More than a dozen members of the Oregon Three Percent Zone 5 militia showed up. Some carried assault rifles and zip tie handcuffs. The zone leader, Jerrad Robison, said some people from the flag side of the street had asked them to come and keep the peace.

Many townspeople echoed that they’re here to protect Prineville from riots. Ken Clark and Brandi Gagnon sat behind a poster reading: “BLM is a RACIST movement… PROVE ME WRONG.”

“It’s 2020. Nobody cares about the color of your skin anymore. We really don’t. Nobody does,” Clark said.

“They’re terrifying our children with every weekend of blasting off about something that doesn’t matter,” Gagnon added.

The protests are tense, and violence is just narrowly avoided during at least one event. In recent weeks, police have cited and arrested people after altercations and reckless driving.

These heated confrontations happen across the street from Prineville police headquarters. That Facebook video from the police chief about Stanfield was viewed more than 39,000 times.

“We’re only a town of 10,000, but we have almost 18,000 followers on our Facebook page,” Cummins said in a phone interview.

According to him, the video did not violate any department policies.

“I get criticism and that’s just part of my job,” he said.

When asked if he had ever before used social media to call out someone by name who criticized him, Cummins replied: “I have never had to.”

He declined to discuss details, citing pending litigation. Stanfield’s attorney threatened legal action against the city unless it retracted the video.

Until recently, Cummins was in a state leadership role for police oversight, as one of 13 members of Oregon’s Department of Public Safety Standards and Training police policy committee, which is meant to uphold professional standards by disciplining violators. He stepped down in August, telling the agency director in an email, “I unfortunately have to focus my attention on other matters at this time.”

Speaking broadly, the chief said he doesn’t believe systemic racism is an issue for local police, and that the implementation of bias training and body cameras are evidence of progress already achieved.

Oregon Public Broadcasting asked Cummins if Black lives matter.

“It is almost a little offensive when I hear it, because I don’t want to minimize the movement and I understand the movement, but everybody equally matters to us. It doesn’t matter the color of your skin. It matters that we do our best to protect you,” he replied.

After 10 weeks, the video disappeared from social media, with no public comment from Cummins. Instead, the city of Prineville posted an unattributed statement on its Facebook page Aug. 21.

It reads, in part, “We, as a community, must continue to have an encouraging and constructive dialogue with each other as we attempt to promote our core values. To further this goal, the City has removed a video from the Prineville Police Department’s Facebook page. The video has remained posted in an effort of transparency, but has instead become a distraction to constructive dialogue.”

Prineville City Manager Steve Forrester did not respond to requests for comment.

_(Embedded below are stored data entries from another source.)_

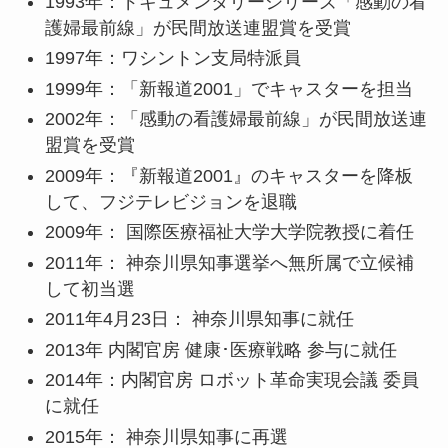
1993年：ドキュメンタリーシリーズ「感動の看
護婦最前線」が民間放送連盟賞を受賞
1997年：
ワシントン支局特派員
1999年：「新報道2001」でキャスターを担当
2002年：「感動の看護婦最前線」が民間放送連
盟賞を受賞
2009年：『新報道2001』のキャスターを降板
して、
フジテレビジョンを退職
2009年：
国際医療福祉大学大学院教授に着任
2011年： 神奈川県知事選挙へ無所属で立候補
して初当選
2011年4月23日：
神奈川県知事に就任
2013年 内閣官房 健康･医療戦略 参与に就任
2014年：内閣官房 ロボット革命実現会議 委員
に就任
2015年： 神奈川県知事に再選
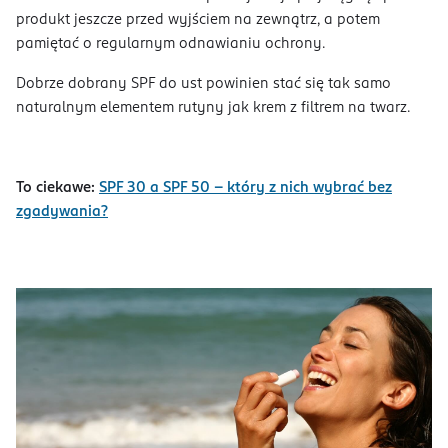
produkt jeszcze przed wyjściem na zewnątrz, a potem
pamiętać o regularnym odnawianiu ochrony.
Dobrze dobrany SPF do ust powinien stać się tak samo
naturalnym elementem rutyny jak krem z filtrem na twarz.
To ciekawe:
SPF 30 a SPF 50 – który z nich wybrać bez
zgadywania?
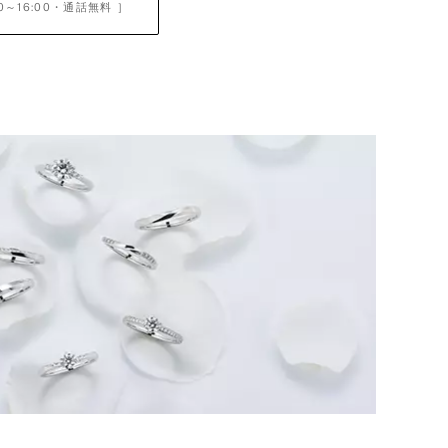
0～16:00
・通話無料 ］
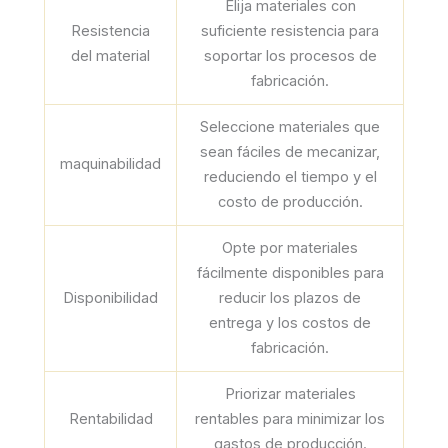
Elija materiales con
Resistencia
suficiente resistencia para
del material
soportar los procesos de
fabricación.
Seleccione materiales que
sean fáciles de mecanizar,
maquinabilidad
reduciendo el tiempo y el
costo de producción.
Opte por materiales
fácilmente disponibles para
Disponibilidad
reducir los plazos de
entrega y los costos de
fabricación.
Priorizar materiales
Rentabilidad
rentables para minimizar los
gastos de producción.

Stanfield, a mother of three, said she doesn’t feel protected by local police, and that the consequences of Cummins’ video about her go far beyond the unrest happening outside the courthouse.

“I hide in my house. I hide in my backyard. I hide in my front yard. Cars drive by and I duck because I don’t know who’s going to see me, and where I’m living,” she said.

Stanfield described losing some hope through the ordeal. She said changing people’s minds in Prineville is unlikely, and that moving the needle would require a total overhaul of the town’s leadership, starting with a new police chief.

“I’ve had so many people say we didn’t have racism here until I started the protest.”